**抜粋:**
"""

アングル:相次ぐ中国社債デフォルト、海外資金流入一服で冷や水
ロイター / 2020年11月18日 7時15分
11月13日、足元の中国の社債市場では、それなりに有名な企業のデフォルト(債務不履行)が幾つか発生し、中国政府の支援が当てにならないとの不安から売りが広がった。写真は人民元紙幣と中国旗。2017年5月撮影(2020年 ロイター/Thomas White)
[シドニー/香港 13日 ロイター] - 足元の中国の社債市場では、それなりに有名な企業のデフォルト(債務不履行)が幾つか発生し、中国政府の支援が当てにならないとの不安から売りが広がった。バンカーやアナリストは、これによって外国人投資家の強気姿勢が一服し、社債発行環境に冷や水が浴びせられる公算が大きいとみている。
市場を驚かせ、規制当局も調査に乗り出す事態になったのは、国有石炭会社の永城煤電控股集団のデフォルトだ。同社は3週間前に起債し、10億元(1億5100万ドル)を調達したばかりだった。
10月末にはドイツBMWの合弁相手の親会社、華晨汽車集団もデフォルトを引き起こした。さらに国有半導体メーカー、清華紫光集団は有力格付け会社から債務返済リスクを指摘されて上場株の取引が一時停止され、不動産開発大手の中国恒大集団<3333.HK>も債務問題を抱えるなど問題が噴出している。
13日にはおびえた投資家が社債全般や、社債を保有する銀行の株式を投げ売りし、中国社債への投資熱が後退した。
バンク・オブ・シンガポールの香港駐在債券アナリスト、ジュディ・クウォク・チャン氏は「政府支援に対する市場の信頼感が非常に揺らいでいる表れで、年初に比べて市場参加者の不安がやや高まっている。引き続きどの程度支援があるのか、支援を受ける企業はどこかをわれわれは探っている途中で、政府が支える企業とそうでない企業を見極めようとしているところだ」と述べた。

"""

**記録一覧:**
"""

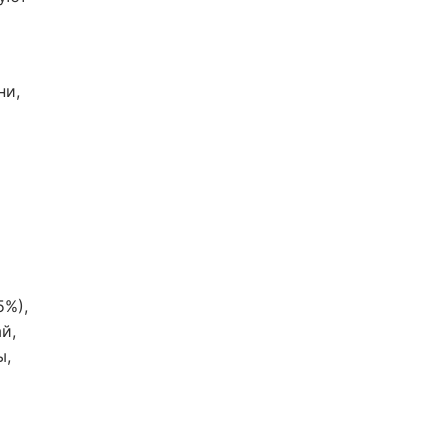
ни,
5%),
й,
ы,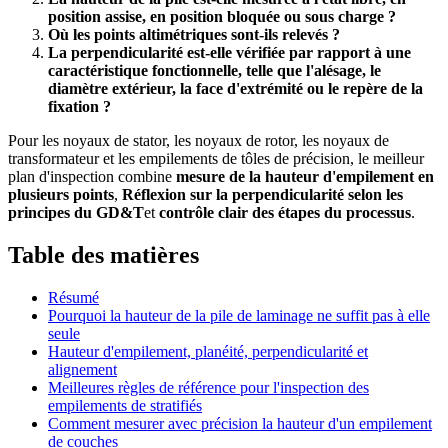
position assise, en position bloquée ou sous charge ?
Où les points altimétriques sont-ils relevés ?
La perpendicularité est-elle vérifiée par rapport à une
caractéristique fonctionnelle, telle que l'alésage, le
diamètre extérieur, la face d'extrémité ou le repère de la
fixation ?
Pour les noyaux de stator, les noyaux de rotor, les noyaux de
transformateur et les empilements de tôles de précision, le meilleur
plan d'inspection combine
mesure de la hauteur d'empilement en
plusieurs points
,
Réflexion sur la perpendicularité selon les
principes du GD&T
et
contrôle clair des étapes du processus
.
Table des matières
Résumé
Pourquoi la hauteur de la pile de laminage ne suffit pas à elle
seule
Hauteur d'empilement, planéité, perpendicularité et
alignement
Meilleures règles de référence pour l'inspection des
empilements de stratifiés
Comment mesurer avec précision la hauteur d'un empilement
de couches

"""

**課題:** 中国社債デフォルトの記事のうち、「市場を驚かせ、規制当局も調査」から下の「しているところだ」と述べた。」までを一字も変えずに書き写してください。

**回答:**
市場を驚かせ、規制当局も調査に乗り出す事態になったのは、国有石炭会社の永城煤電控股集団のデフォルトだ。同社は3週間前に起債し、10億元(1億5100万ドル)を調達したばかりだった。
10月末にはドイツBMWの合弁相手の親会社、華晨汽車集団もデフォルトを引き起こした。さらに国有半導体メーカー、清華紫光集団は有力格付け会社から債務返済リスクを指摘されて上場株の取引が一時停止され、不動産開発大手の中国恒大集団<3333.HK>も債務問題を抱えるなど問題が噴出している。
13日にはおびえた投資家が社債全般や、社債を保有する銀行の株式を投げ売りし、中国社債への投資熱が後退した。
バンク・オブ・シンガポールの香港駐在債券アナリスト、ジュディ・クウォク・チャン氏は「政府支援に対する市場の信頼感が非常に揺らいでいる表れで、年初に比べて市場参加者の不安がやや高まっている。引き続きどの程度支援があるのか、支援を受ける企業はどこかをわれわれは探っている途中で、政府が支える企業とそうでない企業を見極めようとしているところだ」と述べた。